En estos momentos el Perú está viviendo un tiempo de profundo enfrentamiento, de masiva disconformidad y polarización y si en algo podemos estar de acuerdo los peruanos es que estamos en una época de creciente desconcierto.
Soy inmigrante desde siempre y lo seguiré siendo. Mi padre emigró desde China a Perú y ya cuando la familia estaba echando raíces yo comencé nuevamente.
Las razones por las que una persona decide salir de su país pueden ser diversas, pero siempre están motivadas por un común denominador: la búsqueda de «algo» que no te puede brindar tu país de origen.
En el Perú viví copiando los anti-valores de mi entorno, mimetizado con el medio y con algunos chispazos solidarios buscando infructuosamente respuestas en la religión o en la política.
Pero algo no andaba bien y no sabía que era.
Recién cuando salí de mi país ‒de eso ya más de veinte años‒ me fui dando cuenta de muchas cosas, recién pude percibir que más allá del racismo escondido ‒paradójicamente los peruanos nos queremos enorgullecer auténticamente por ser «un crisol de razas»‒ la mayoría de los peruanos no tenemos una real conciencia de pertenencia, ese sentimiento de integración a una comunidad, una tarea muy difícil si reducimos el «ser peruano» solamente a una abstracción socio-política y cultural, adherida a un espacio geográfico que es el Perú.
Como bien lo diría el psicólogo Jorge Yamamoto, [el peruano] «no es muy comprometido con la sociedad salvo que haya un partido de fútbol. Vela por sus intereses, por los de su familia y, de vez en cuando, por los de sus amigos. El concepto de patria y deberes sobre la patria es relativamente bajo».
Más aún, «En el Perú no existe la conciencia de la norma. No estamos atentos a la ley para cumplirla. […] vemos lo que todo el mundo hace. Si todo el mundo hace cochinadas y temas de corrupción, le ofrecen una ventaja oscura y le dicen eso es lo que todos hacen, «ah, me apunto”». Nunca más de acuerdo con Jorge.

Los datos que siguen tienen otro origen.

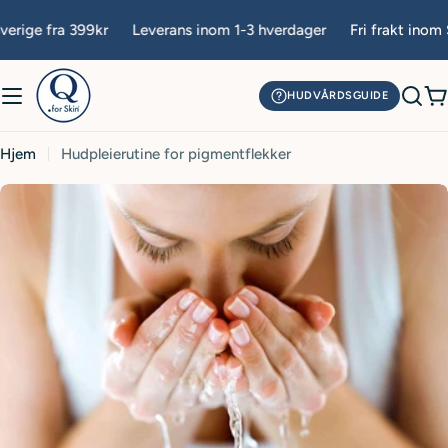
Hopp
erige fra 399kr
Leverans inom 1-3 hverdager
Fri frakt inom S
til
innhold
HUDVÅRDSGUIDE
H
Hjem
Hudpleierutine for pigmentflekker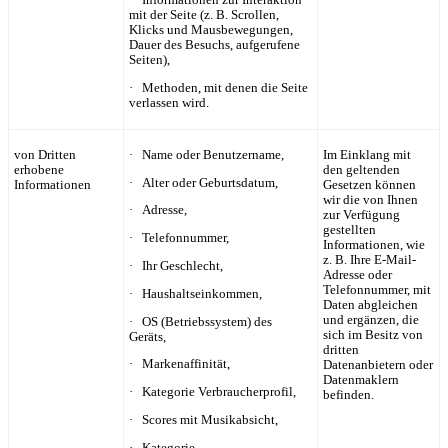
· Informationen zur Interaktion
mit der Seite (z. B. Scrollen,
Klicks und Mausbewegungen,
Dauer des Besuchs, aufgerufene
Seiten),
· Methoden, mit denen die Seite
verlassen wird.
von Dritten
· Name oder Benutzername,
Im Einklang mit
erhobene
den geltenden
· Alter oder Geburtsdatum,
Informationen
Gesetzen können
wir die von Ihnen
· Adresse,
zur Verfügung
gestellten
· Telefonnummer,
Informationen, wie
z. B. Ihre E-Mail-
· Ihr Geschlecht,
Adresse oder
Telefonnummer, mit
· Haushaltseinkommen,
Daten abgleichen
und ergänzen, die
· OS (Betriebssystem) des
sich im Besitz von
Geräts,
dritten
· Markenaffinität,
Datenanbietern oder
Datenmaklern
· Kategorie Verbraucherprofil,
befinden.
· Scores mit Musikabsicht,
· Kategorie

Un amigo, también inmigrante, me dijo que él concebía la idea del orgullo patrio como la prolongación del sentimiento del orgullo familiar ‒con sus respectivas ovejas negras‒ donde la nostalgia se encarga de opacar y almibarar a los sucesos reales.
Y es que resulta baladí sentirse orgulloso de nuestra comida, de nuestro folklore y tradiciones, cuando no podemos tener ni la más remota actitud de cambio que nos guíe hacia valores y principios con los que podamos construir una nación con fe en su destino y con una identidad ‒más allá de los cánones occidentales‒ que se reconozca con algo más que con un buen ceviche.
Pablo Lock.
Papá, inmigrante consuetudinario, con estudios en Lingüística y Literatura en la Universidad Católica de Lima (jamás aprovechados) y casi siempre agotado.